September 15, 2005 - Ed Quixote
Twice this week, we have featured a hand in our Daily Edhat. On Tuesday, we showed a women’s hand wearing a wedding ring. Yesterday, we showed a bronze hand, reaching out to the sky. It could be that the two hands were part of a “lend a hand” theme in honor of all the help people are offering for Hurricane Katrina victims. But, we cannot tell a lie. It is really just a coincidence.
The hand in yesterday’s picture belongs to a statue of Don Quixote, that windmill-chasing anti-hero who has grown through the years to symbolize, “noble though impractical idealism.”
There are many Don Quixotes in Santa Barbara and elsewhere. Many people would say that Ed is one. Wouldn’t it be nice if a friendly local website could help people to get more involved in their local community, help them to appreciate the world around them … and support itself financially?
The Don Quixote statue in the picture is located in front of the back entrance to the Pitts & Bachmann Real Estate office at the corner of State Street and Micheltorena. The dedicated staff of edhat.com set out yesterday to learn more about this statue. Who created it? Why is it there? Why does it look so familiar? Does it have anything to do with Don Q. Billiards 4 blocks away?
Right away, we discovered that the name of the piece and the artist is written on the back of Don’s sombrero, and no, this Don Quixote has no relation to the pool hall.
Unfortunately, the dedicated staff spent an hour trying to find out information about Richard Hellis. But, as it turns out, the H is a middle-initial, and the sculptor is actually named, Richard H Ellis. Oops.
Richard H. Ellis was commissioned by Home Savings to create bronze pieces for eight of its branches. As you may have guessed, the Pitts & Bachmann office was a Home Savings in a prior life. The Santa Barbara Home Savings branch was built on the site of former Shell gas station in 1972. The statue was created at the same time.

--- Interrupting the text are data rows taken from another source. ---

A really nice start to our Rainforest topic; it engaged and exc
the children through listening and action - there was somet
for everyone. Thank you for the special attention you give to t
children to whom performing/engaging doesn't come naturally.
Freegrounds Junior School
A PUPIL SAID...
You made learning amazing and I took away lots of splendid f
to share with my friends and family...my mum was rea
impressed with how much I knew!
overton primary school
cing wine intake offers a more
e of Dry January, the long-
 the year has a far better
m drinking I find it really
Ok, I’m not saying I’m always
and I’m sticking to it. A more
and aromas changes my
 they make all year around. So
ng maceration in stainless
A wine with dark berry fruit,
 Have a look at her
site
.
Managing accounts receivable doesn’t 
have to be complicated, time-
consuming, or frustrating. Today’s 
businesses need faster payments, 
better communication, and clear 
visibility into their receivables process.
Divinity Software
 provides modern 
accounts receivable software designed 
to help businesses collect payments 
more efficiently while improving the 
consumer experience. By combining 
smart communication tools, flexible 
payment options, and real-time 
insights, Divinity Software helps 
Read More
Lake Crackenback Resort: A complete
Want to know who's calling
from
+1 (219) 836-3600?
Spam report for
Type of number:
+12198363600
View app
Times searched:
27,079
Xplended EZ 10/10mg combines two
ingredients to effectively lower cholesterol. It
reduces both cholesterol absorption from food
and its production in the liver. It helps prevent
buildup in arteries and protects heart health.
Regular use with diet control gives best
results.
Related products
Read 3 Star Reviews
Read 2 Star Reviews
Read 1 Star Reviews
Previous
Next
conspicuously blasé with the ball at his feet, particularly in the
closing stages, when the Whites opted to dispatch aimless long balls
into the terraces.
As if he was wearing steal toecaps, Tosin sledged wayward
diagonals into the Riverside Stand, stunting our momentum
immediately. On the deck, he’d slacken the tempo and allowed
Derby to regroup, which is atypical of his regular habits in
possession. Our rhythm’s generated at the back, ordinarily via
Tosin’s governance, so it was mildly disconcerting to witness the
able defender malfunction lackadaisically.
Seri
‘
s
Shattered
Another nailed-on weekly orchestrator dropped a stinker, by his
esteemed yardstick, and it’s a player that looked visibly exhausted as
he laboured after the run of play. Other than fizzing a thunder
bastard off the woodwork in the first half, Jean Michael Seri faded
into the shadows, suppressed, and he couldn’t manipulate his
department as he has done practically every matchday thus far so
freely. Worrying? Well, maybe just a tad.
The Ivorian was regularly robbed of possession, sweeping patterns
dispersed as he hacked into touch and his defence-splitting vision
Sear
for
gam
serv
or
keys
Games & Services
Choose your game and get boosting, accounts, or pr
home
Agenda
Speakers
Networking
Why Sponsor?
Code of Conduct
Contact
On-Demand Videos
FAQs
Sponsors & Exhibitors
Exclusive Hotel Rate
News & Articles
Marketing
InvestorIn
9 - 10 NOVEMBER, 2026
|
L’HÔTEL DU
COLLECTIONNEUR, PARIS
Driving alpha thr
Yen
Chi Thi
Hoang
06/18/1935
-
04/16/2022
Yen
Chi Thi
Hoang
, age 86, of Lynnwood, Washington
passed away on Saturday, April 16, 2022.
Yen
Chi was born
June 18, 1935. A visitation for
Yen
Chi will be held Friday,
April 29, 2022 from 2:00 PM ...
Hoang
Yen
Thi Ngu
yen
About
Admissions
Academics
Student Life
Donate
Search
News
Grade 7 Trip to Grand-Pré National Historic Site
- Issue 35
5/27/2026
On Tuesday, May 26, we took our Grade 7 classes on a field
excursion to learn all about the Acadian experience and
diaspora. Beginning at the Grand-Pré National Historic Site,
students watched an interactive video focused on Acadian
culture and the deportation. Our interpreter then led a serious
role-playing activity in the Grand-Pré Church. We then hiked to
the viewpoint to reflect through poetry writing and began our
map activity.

This is not the first time we have seen a big company funding publicly displayed art. Great Western Savings commissioned the Sacagawea statue at the corner of State and Victoria, Richfield Oil funded the art deco pieces in front of the UCSB Health Services Building, and ARCO funded the Chromatic Gate down by the beach.
After doing some dedicated Google research, we believe we discovered why the Don Quixote sculpture - a sculpture we have never seem before - looks so familiar.
It’s because Ellis’ representation of the subject looks strikingly similar to a famous drawing of Don Quixote by Pablo Picasso. We’re thinking that maybe it was done on purpose.
There were no 100% correct answers in yesterday’s contest. A lot of people guessed that the sculpture was in front of Washington Mutual. It could have been that these people were referring to the fact that between the time Home Savings left, and Pitts and Bachmann moved in, the building housed the Washington Mutual Loan Department. The most correct answer was provided by LostGirla, who said that it was, “behind the old Home Savings on State and Sola.” Sola … Micheltorena … maybe that’s why Girla gets lost. LostGirla wins an Edhat t-shirt.